O rio Tietê cruza a cidade e Pirapora fica com a poluição%2C com a parte que não se vê da região metropolitana de São Paulo
Pirapora não é cortada por rodovia, tem pousadas simples e comércio no centro. A segurança é apontada como uma qualidade no município.
De acordo com os moradores, são registrados furtos na cidade, mas não se ouve falar em assaltos ou assassinatos. "Não troco Pirapora por outra cidade. Tenho sossego. Conseguimos sair à noite. Por ser cidade pequena, as pessoas se conhecem. Roubo, essas coisas não. Aqui a gente ainda tem segurança", conta Cícera.
Educação e saúde
De acordo com o estudo, 25% dos jovens de 15 a 24 anos não estudam nem trabalham. Também menos de 22% dos moradores até os 19 anos concluíram o ensino médio.
A moradora que não quer ser identificada reclama da qualidade do ensino: "Trabalho com crianças. É fraco o ensino. A gente vê criança no 5º ano que não sabe escrever, fazer uma redação. A maioria tem bastante dificuldade".
A pesquisa revela que apenas 55% da população é atendida por equipes de saúde da família. "A saúde primária é a porta de entrada", ressalta Igor Pantoja.
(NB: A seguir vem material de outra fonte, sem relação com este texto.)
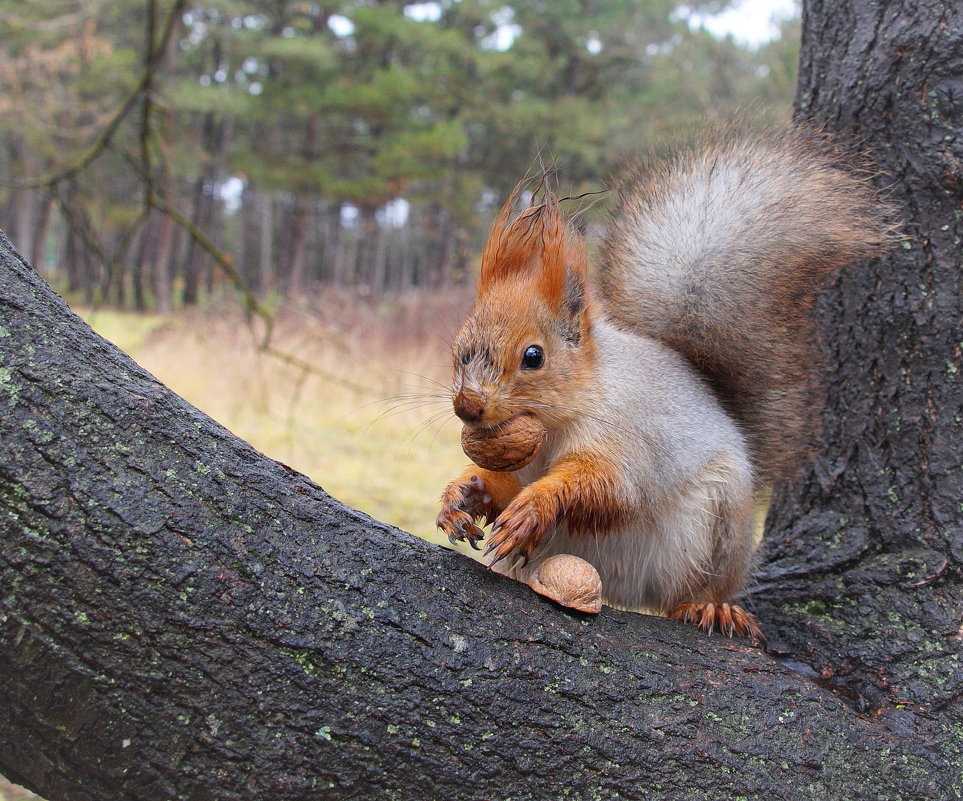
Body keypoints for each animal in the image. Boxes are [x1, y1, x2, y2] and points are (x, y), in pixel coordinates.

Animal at [436, 126, 888, 636]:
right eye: (458, 352)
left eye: (534, 356)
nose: (467, 405)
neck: (556, 422)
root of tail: (624, 591)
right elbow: (502, 486)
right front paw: (462, 495)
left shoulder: (630, 440)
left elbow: (605, 488)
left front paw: (536, 506)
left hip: (718, 527)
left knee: (688, 593)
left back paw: (710, 607)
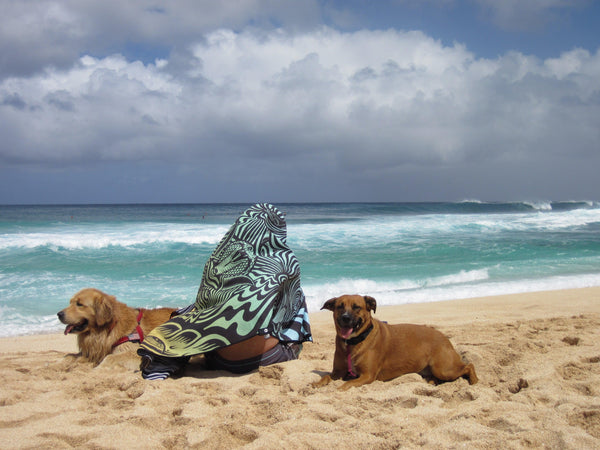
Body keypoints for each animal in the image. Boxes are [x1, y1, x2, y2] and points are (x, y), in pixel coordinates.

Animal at [314, 296, 478, 390]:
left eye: (357, 307)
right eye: (339, 306)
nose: (346, 318)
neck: (353, 342)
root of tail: (445, 338)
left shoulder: (367, 375)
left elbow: (346, 385)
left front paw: (338, 389)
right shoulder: (338, 372)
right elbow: (326, 377)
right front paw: (316, 384)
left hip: (443, 368)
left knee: (469, 365)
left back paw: (474, 382)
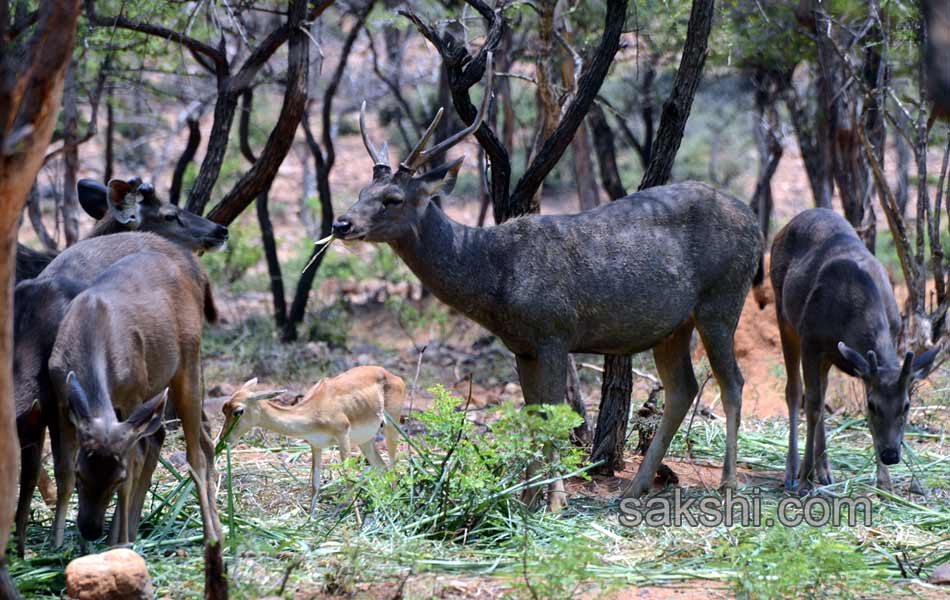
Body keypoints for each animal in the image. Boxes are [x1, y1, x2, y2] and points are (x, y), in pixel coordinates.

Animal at [218, 366, 406, 510]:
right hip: (365, 441)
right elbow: (315, 485)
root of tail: (392, 375)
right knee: (382, 467)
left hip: (391, 427)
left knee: (393, 467)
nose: (224, 440)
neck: (314, 409)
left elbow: (348, 479)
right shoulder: (316, 445)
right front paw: (310, 520)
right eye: (224, 409)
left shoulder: (342, 436)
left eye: (238, 411)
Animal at [334, 56, 768, 508]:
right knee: (683, 388)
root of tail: (755, 224)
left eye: (393, 199)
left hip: (722, 297)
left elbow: (555, 413)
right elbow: (533, 415)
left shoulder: (554, 330)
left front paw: (555, 501)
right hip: (672, 325)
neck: (494, 278)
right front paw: (525, 499)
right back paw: (635, 485)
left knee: (732, 382)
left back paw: (728, 483)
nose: (340, 223)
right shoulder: (522, 346)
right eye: (362, 190)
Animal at [772, 209, 944, 494]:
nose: (891, 455)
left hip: (830, 355)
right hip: (783, 312)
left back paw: (825, 470)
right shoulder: (810, 339)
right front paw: (805, 480)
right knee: (795, 391)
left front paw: (885, 483)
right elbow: (813, 406)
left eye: (906, 405)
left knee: (822, 388)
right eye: (874, 405)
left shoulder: (869, 357)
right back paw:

A prioridade é ampliar o parque industrial para aumentar a arrecadação e a geração de empregos. Pirapora tem projeção de crescimento e potencial
Segundo os moradores, a população precisa sair da cidade quando procura por algumas especialidades médicas. Pirapora tem um AME (Ambulatório Médico de Especialidades), pronto-socorro, UBSs (Unidades Básicas de Saúde), Cras (Centro de Referência de Assistência Social), mas não uma estrutura de alta complexidade.
Marcos Sérgio de Souza diz que há agentes de saúde da família na cidade, mas ressalta que Pirapora recebeu pessoas de vulnerabilidade social vindas de outras regiões, o que impactou na saúde e educação.
Enfrentamento do problema
Pirapora faz parte do Cioeste (Consórcio Intermunicipal da Região Oeste Metropolitana de São Paulo) e pode utilizar boas práticas adotadas nas outras 11 cidades para melhorar os indicadores apontados pelo estudo.
Igor Pantoja recomenda que Pirapora faça a lição de casa: "O caminho é fortalecer a região e fazer com que mais municípios participem do bom desempenho. Pensar em arranjos regionais. Olhar para quem está em volta apesar da importância de ações individuais. É difícil sair sozinho da situação".
De acordo com ele, é preciso traçar estratégias para melhorar indicadores, ver o que está mais ao alcance, já que há questões difíceis de reverter. A ideia é fazer uma articulação de políticaspúblicas para não depender de recursos novos.
"Pirapora tem uma projeção de crescimento muito importante, tem potencial. Vamos aumentar essa pontuação nos próximos anos. É um misto de ações nossas e do Cioeste. Hoje temos um planejamento estratégico para atacar os pontos nevrálgicos. Os mais críticos demandam um trabalho mais árduo, com resultados a longo prazo", finaliza o procurador-geral.